Why does the JDK implementation of quicksort risk a stack overflow?

Question

I saw a presentation the other day in which the speaker had used the technique outlined in McIlroy's paper A Killer Adversary for Quicksort to generate an input to Arrays.sort for primitive types that would trigger O(n²) behavior. The sequence caused the pivot choice to always only reduce the array size by a constant, which caused the Java Arrays.sort function to cause a stack overflow.

According to the source files from the JDK, the Arrays.sort1 quicksort implementation function has no guarding to prevent stack overflows. It is always possible to make quicksort never stack overflow by having the sorting routine not fire off two recursive calls, but instead use a while loop to reuse the current stack frame for the larger subarray and only recursing once (on the smaller subarray). This causes minimal performance degradation and makes it impossible to cause a stack overflow for any reasonably-sized input, since the stack depth never exceeds O(log n) stack frames on an input of size n. The authors also could have used the introsort algorithm, which modifies quicksort to switch to a worst-case O(n log n) sorting algorithm when the quicksort recursion depth exceeds some limit, to prevent this.

Is there any reason why the authors of Arrays.sort didn't opt to do this? It seems like a serious problem that a built-in sorting algorithm can cause a stack overflow, as it makes it possible to launch a DoS attack against such a system by triggering repeated stack overflows.

Answer 1

Why?
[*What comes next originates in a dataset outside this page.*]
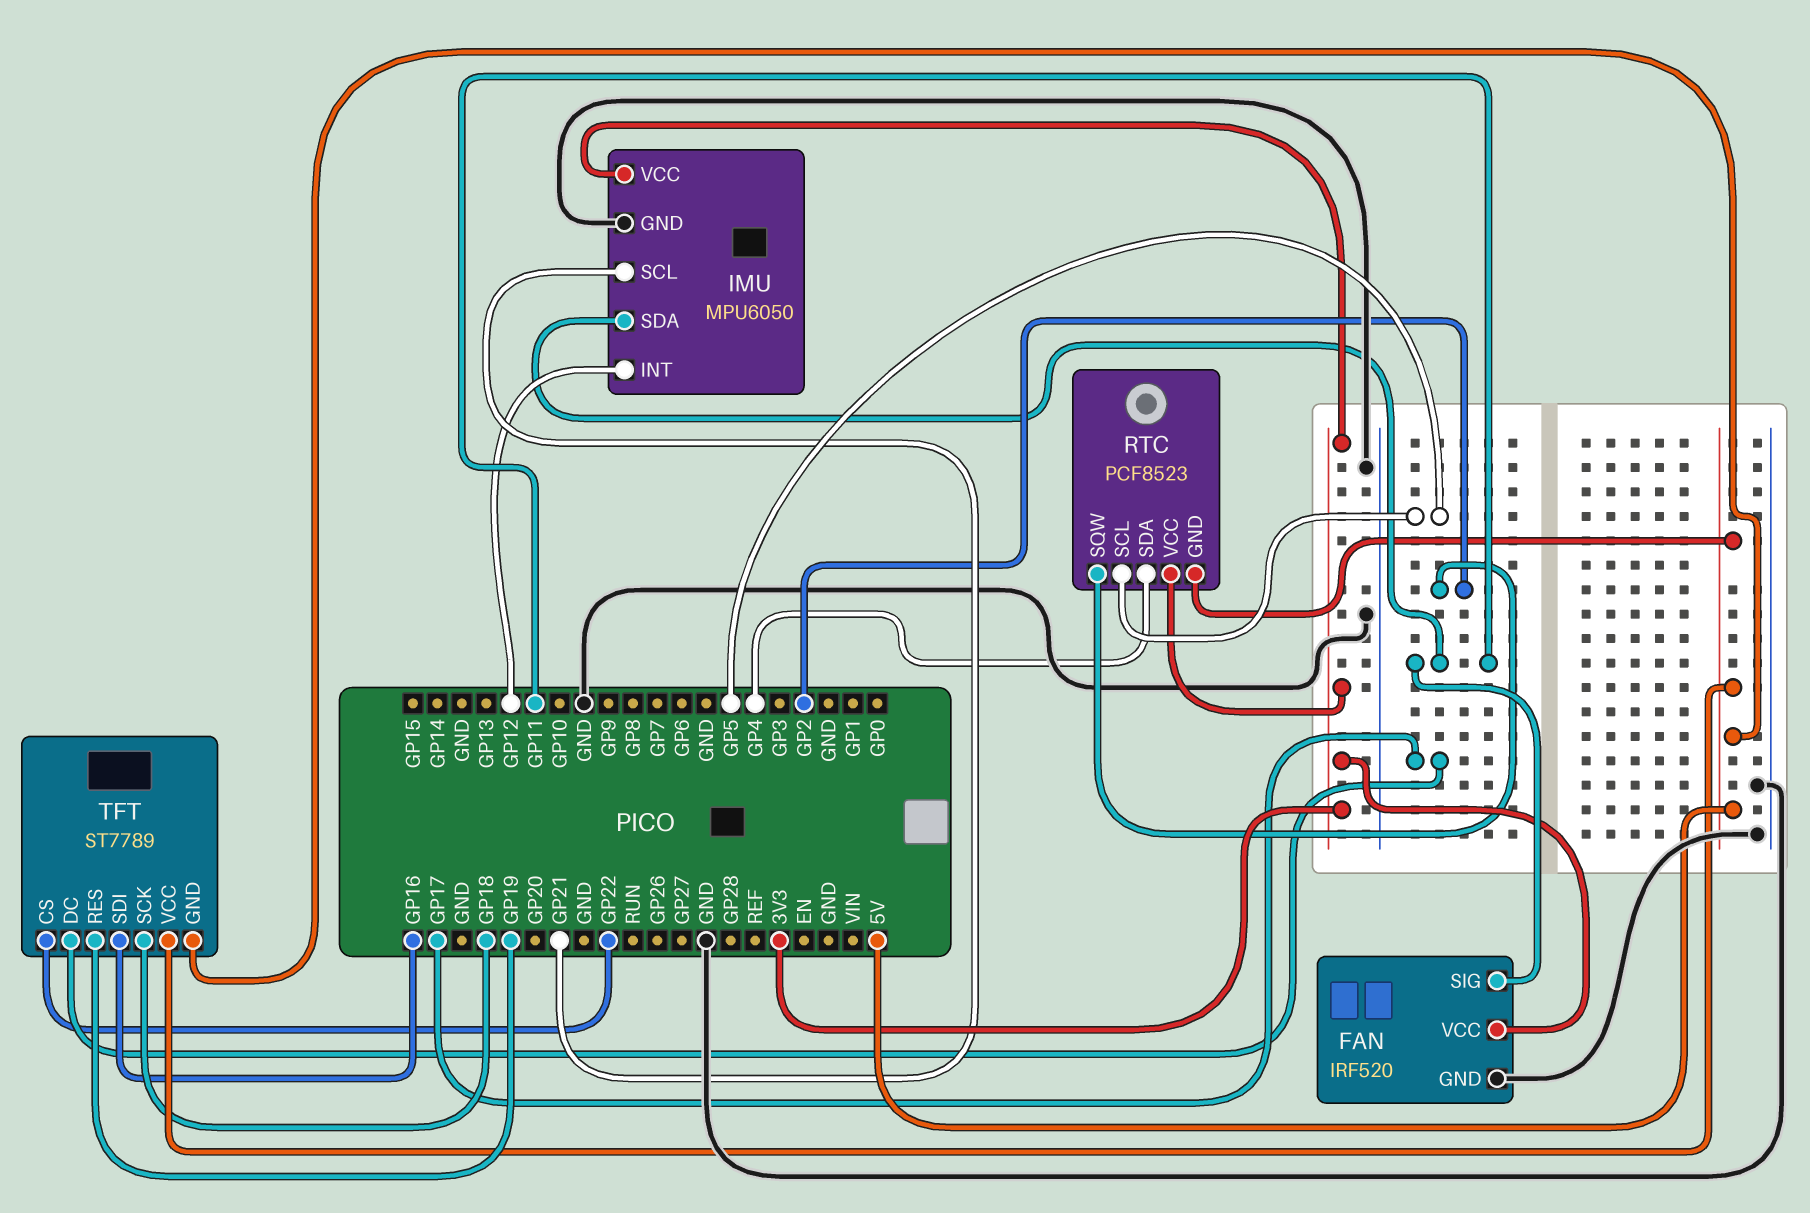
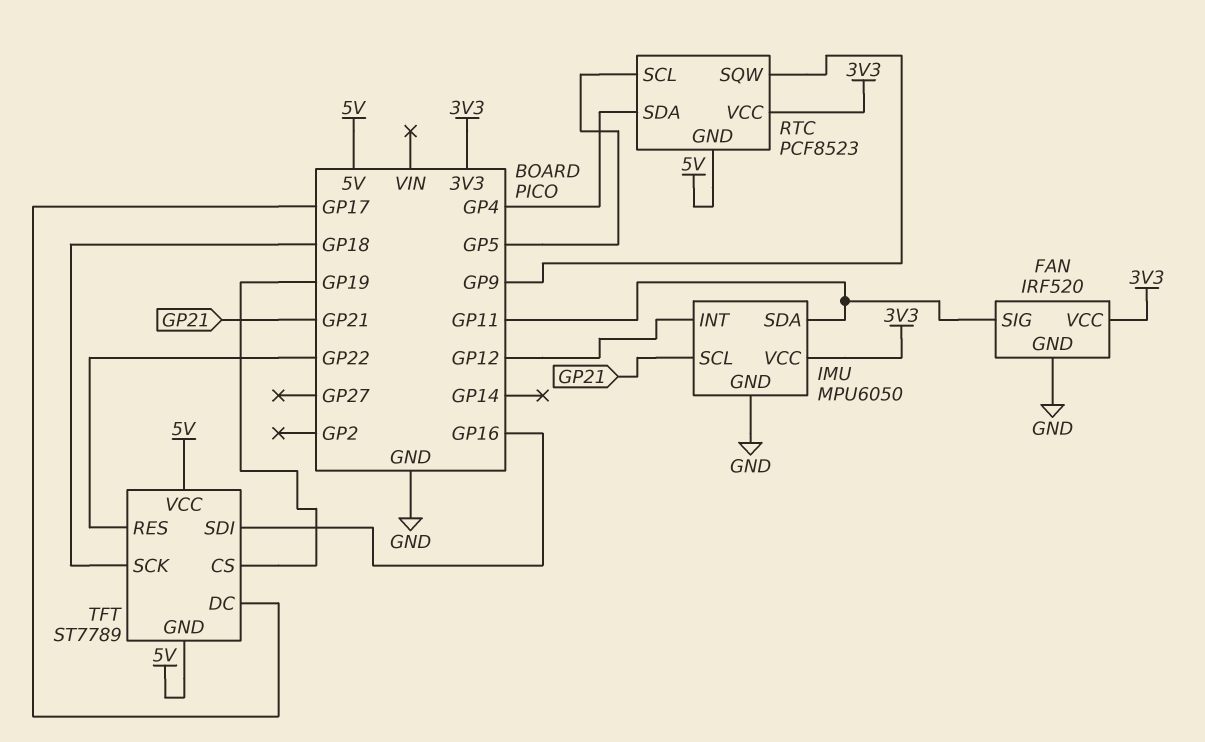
RTC pin SQW: GP2 -> GP9
TFT pin CS: GP22 -> GP19
TFT pin RES: GP19 -> GP22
Because solving the problem would be overkill.

The algorithm used will be stable in all but exceptionally unusual circumstances and if those circumstances are more than usually likely to occurr then the situation will be guarded against externally. That is why they have API documentation that defines the algorithm used behind the scenes. So you can defend against it.

The chances of the specific order that breaks the algorithm being presented is vanishingly small.

I expect if you looked carefully enough there would be datasets that cause almost all of the standard JVM structures to break. What is the cost of protecting against them and is that cost worth the effort and the inevitable degradation of the algorithm due to the defensive measures.